ClipCut Parks Will Only Hold Your Interest If You’re Really into Scissors and Cutting Things

Silver and Gold was one of my favorite games of 2019, taking the familiar concept of Tetris-like shapes and using that to build a quick-moving game with simple scoring and a low barrier to entry for non-gamers. ClipCut Parks, one of five nominees for the Origins Award for Best Family Game this year, is a sort of kids’ version of Silver and Gold that replaces the flip-and-write mechanic—where you’d flip a card and fill in squares on your objective cards—with a “roll-and-cut” mechanic, where you roll a die and make several cuts to your giant grid of park squares, then use the pieces that fall free to cover squares on your personal cards. It’s a bit too simple for even casual adult gamers, but is great for playing with kids who love using scissors (pretty much every little kid I’ve ever met) and who are working on spatial recognition or pattern matching.

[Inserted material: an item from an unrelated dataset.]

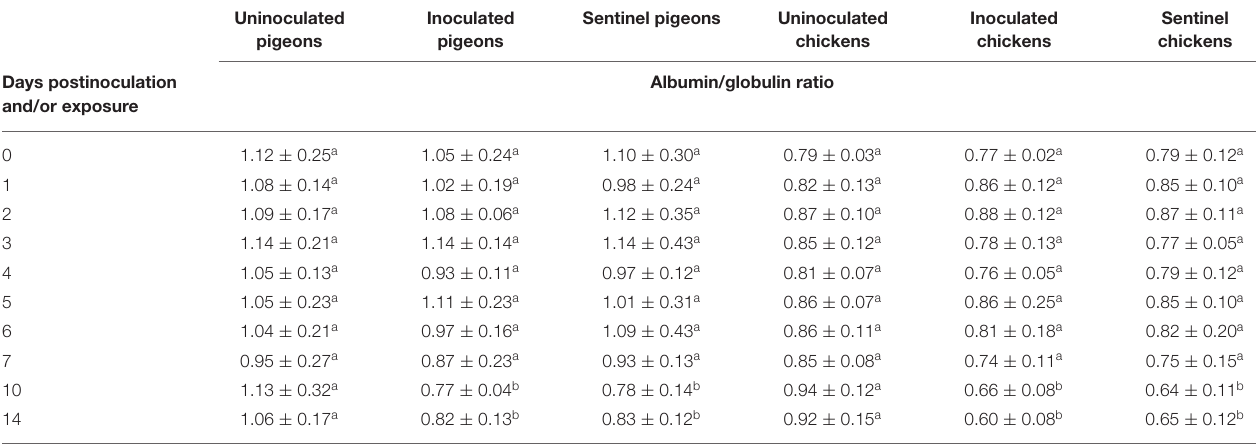
TABLE 10 | Mean albumin/globulin ratio of pigeons and chickens following inoculation with and/or exposure to a very virulent infectious bursal disease virus.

ClipCut Parks plays two to four players and gives each player five park cards at the start of the game, with each card showing some pattern of five or six squares. Some squares are blank, while some show a specific color or symbol that players must match. Each player also has a paper divided into 56 squares in four different colors, with some also showing those symbols you’ll find on park cards. On each turn, one player rolls the die, which shows one or more numbers (e.g., 1-1-2, 2-2, or just 4), and players must make distinct cuts of those lengths on their paper. So if the roll is 1-1-1-1, players must make four separate cuts, one square-side in length, on their paper. You can’t combine those to make a single cut of length 4, however. You take any pieces that fall off your main sheet and place them on your cards, if possible, to cover as much of your parks as you can. You must match colors and symbols, and can’t place pieces that don’t fit or over other pieces you’ve already placed. There are also small brown bridge symbols between some squares on park cards, showing that they can only be covered by a connected section of paper. Anything that falls off your main sheet and can’t be placed is crumpled up and set aside; it may count against you if there’s a tie at the end of the game.